- [WORK REQUIRED]: Reproduce the following records exactly from the line containing "Using the wrong file type can" onward, ending with the last line and including it.

- [INFORMATION SHOWN]:

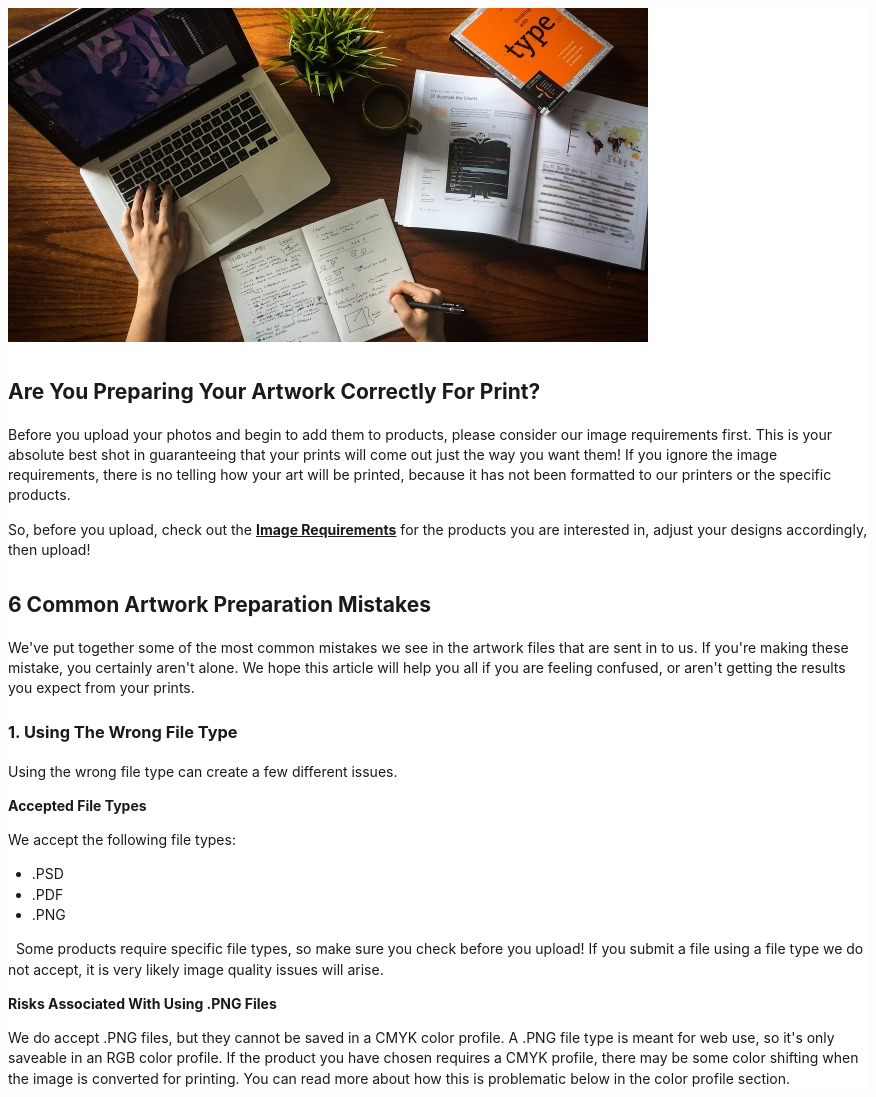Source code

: ![design mistakes](design-mistakes-fb.jpg)


<h2>Are You Preparing Your Artwork Correctly For Print?</h2>
Before you upload your photos and begin to add them to products, please consider our image requirements first. This is your absolute best shot in guaranteeing that your prints will come out just the way you want them! If you ignore the image requirements, there is no telling how your art will be printed, because it has not been formatted to our printers or the specific products.

So, before you upload, check out the <strong><a href="https://printaura.com/image-requirements/" target="_blank">Image Requirements</a></strong> for the products you are interested in, adjust your designs accordingly, then upload!
<h2>6 Common Artwork Preparation Mistakes</h2>
We've put together some of the most common mistakes we see in the artwork files that are sent in to us. If you're making these mistake, you certainly aren't alone. We hope this article will help you all if you are feeling confused, or aren't getting the results you expect from your prints.
<h3>1. Using The Wrong File Type</h3>
Using the wrong file type can create a few different issues.

<strong>Accepted File Types</strong>

We accept the following file types:
<ul>
 	<li>.PSD</li>
 	<li>.PDF</li>
 	<li>.PNG</li>
</ul>
&nbsp;
Some products require specific file types, so make sure you check before you upload! If you submit a file using a file type we do not accept, it is very likely image quality issues will arise.

<strong>Risks Associated With Using .PNG Files</strong>

We do accept .PNG files, but they cannot be saved in a CMYK color profile. A .PNG file type is meant for web use, so it's only saveable in an RGB color profile. If the product you have chosen requires a CMYK profile, there may be some color shifting when the image is converted for printing. You can read more about how this is problematic below in the color profile section.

- [SOLUTION]:
Using the wrong file type can create a few different issues.

<strong>Accepted File Types</strong>

We accept the following file types:
<ul>
 	<li>.PSD</li>
 	<li>.PDF</li>
 	<li>.PNG</li>
</ul>
&nbsp;
Some products require specific file types, so make sure you check before you upload! If you submit a file using a file type we do not accept, it is very likely image quality issues will arise.

<strong>Risks Associated With Using .PNG Files</strong>

We do accept .PNG files, but they cannot be saved in a CMYK color profile. A .PNG file type is meant for web use, so it's only saveable in an RGB color profile. If the product you have chosen requires a CMYK profile, there may be some color shifting when the image is converted for printing. You can read more about how this is problematic below in the color profile section.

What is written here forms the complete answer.